O filme conta a história de Starr Carter (Amandla Stenberg), uma adolescente negra que presencia o assassinato do seu melhor amigo Khalil (Algee Smith) por um policial branco. A adolescente se vê na difícil decisão de como se posicionar diante do que presenciou e colhe os frutos da sua decisão.

canecaStarr vive no gueto, num bairro onde predomina a criminalidade e a violência de gangues. Desde uma experiência traumática em sua infância, ela e seus irmãos Seven (Lamar Jhonson) e Sekani (TJ Wright) estudam em uma escola particular, onde são os únicos negros. A protagonista, então, se vê dividida entre dois mundos, já que não se sente parte de onde vive e nem de onde estuda.

Acompanhar a história narrada a partir da protagonista é o que, certamente, mais aproxima o telespectador da experiência. A atriz Amandla Stenberg consegue viver a personagem com intensidade e naturalidade, aproveitando todos os focos da câmera, apresentando uma atuação impecável. Por meio da narrativa que dá ênfase na adolescente, somos capazes de extrair os sentimentos vividos por ela, como a dor de perder um amigo vítima de um sistema racista e a pressão entre testemunhar a injustiça ou seguir sua vida sem se expor à sociedade.

O apoio do pai de Starr (Russel Hornsby) é de suma importância para a decisão de lutar em prol das vidas negras. Esse apoio é construído na narrativa por meio da postura dele, que desde sempre ensina como seus filhos devem se comportar diante da sociedade e do orgulho que devem ter por ser quem são. Além disso, o pai da protagonista representa o jovem que, por ter poucas oportunidades na vida, fez escolhas que o levaram a caminhos ruins e que, depois, passa sua vida tentando se afastar da criminalidade.

O filme, além de mostrar o apoio do pai como alguém que acredita na militância em prol das vidas negras, mostra a importância do envolvimento da comunidade e a participação em manifestações. O filme, além do mais, mostra o peso da influência da mídia em decisões judiciais, principalmente quando se trata de um caso de racismo.

Se o enredo gira em torno de um crime cometido por um homem branco contra a vida de um jovem negro periférico, o comportamento racista mostrado no filme vai além da figura do homem que atira em Khalil, mas toda uma sociedade que, na maioria das vezes, não percebe como suas ações são baseadas em conceitos totalmente estruturais. Exemplo disso é quando um policial negro relata as diferenças entre abordar um homem branco e um homem negro, ou quando adolescentes brancos não reconhecem os privilégios e repetem discursos de preconceito velado.

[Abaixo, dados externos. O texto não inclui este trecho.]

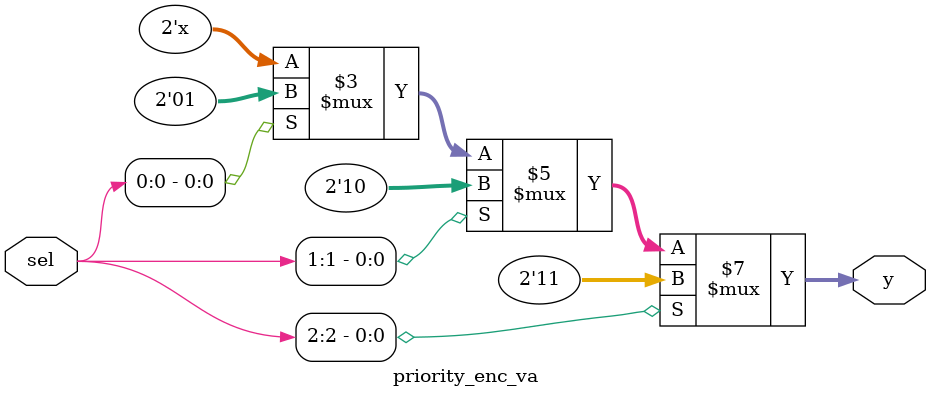
<source format=sv>
module priority_enc_va
(
  input logic [2 : 0] sel,
  output logic [1 : 0] y
);

  always_comb begin
    casez (sel) 
      3'b1?? : y = 2'b11;
      3'b?1? : y = 2'b10;
      3'b??1 : y = 2'b01;
    endcase
  end
endmodule



</source>
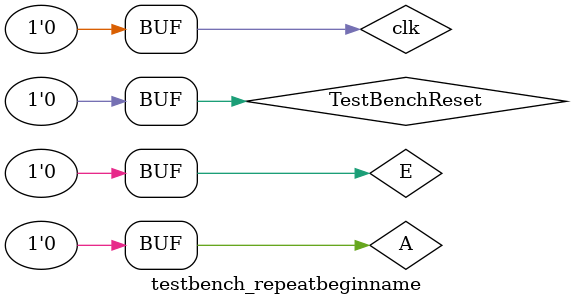
<source format=sv>


module testbench_repeatbeginname;
  parameter initA = 1;
  parameter initC = 1;

  logic clk, TestBenchReset, A, E;

  assign clk = 1'b0;

  assign A = 1'b0;
  assign E = 1'b0;

  initial begin
    TestBenchReset = 1;
    TestBenchReset = 0;
  end

  dut #(initA, initC) dut(.clk, .reset(TestBenchReset), .A, .E);

  logic B_tb, D_tb;

    always @(posedge clk)
    if (initA == 1) begin : A_logger
        B_tb = dut.A_blk.A_blk.E; // finds signal E under dut.A_blk.A_blk, but A_blk.A_blk is nonsense as we expect A_blk.A_mod.
        if (initC == 1) begin : C_logger
            D_tb = dut.A_blk.A_blk.A_blk; // This should not detect A_blk, as we are asking dut for A_blk inside A_blk inside A_blk. tells us it found a BEGIN
        end
    end

endmodule

</source>
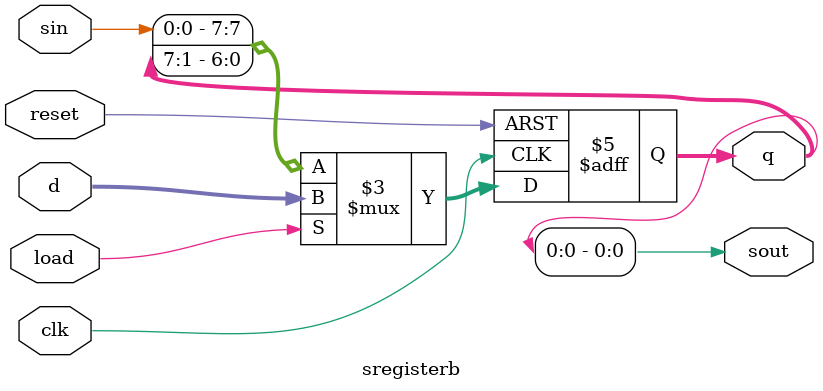
<source format=v>
`timescale 1ns / 1ps


module sregisterb(
    clk,reset,load,sin,d,q,sout
    );
    parameter N = 8;
    input clk,reset,load,sin;
    input [N-1:0] d;
    output reg [N-1:0] q;
    output sout;
    
    assign sout = q[0];
    always @(posedge clk, posedge reset) begin
        if (reset) begin
            q <= 0;
        end 
        else begin
            if (load) q <= d;
            else q <= {sin,q[N-1:1]};
        end
    end
endmodule

</source>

O diretor George Tillman Jr. conseguiu acertar na escolha dos atores e conta com atuações incríveis, como a de Anthony Mackie, o Falcão de “Vingadores” e Regina Hall, que interpreta a mãe de Starr, Lisa Carter. A aposta para o pai de Starr é certeira, Hornsby e Stenberg desenvolvem uma sintonia admirável entre pai e filha.

Por fim, “O Ódio que Você Semeia” narra uma história sobre moradores de um gueto nos EUA, mas que não se distancia da realidade em que vivemos no nosso país e em muitos outros. A importância da obra parte dessa universalidade triste e que vai muito além do óbvio que nos rodeia todos os dias nos noticiários. E é exatamente a forma como essas questões são colocadas no roteiro que oferecem reflexões importantes que engradecem a obra, além de acertar grandiosamente na construção do desenvolvimento e desfecho da obra cinematográfica. E se um dos papéis da arte é trazer reflexão, é exatamente o que o filme nos traz: até quando continuaremos ignorando a perda de vidas negras e continuaremos sem enxergar os privilégios que nos cercam? “O Ódio que Você Semeia” é uma aula de realidade por meio do audiovisual.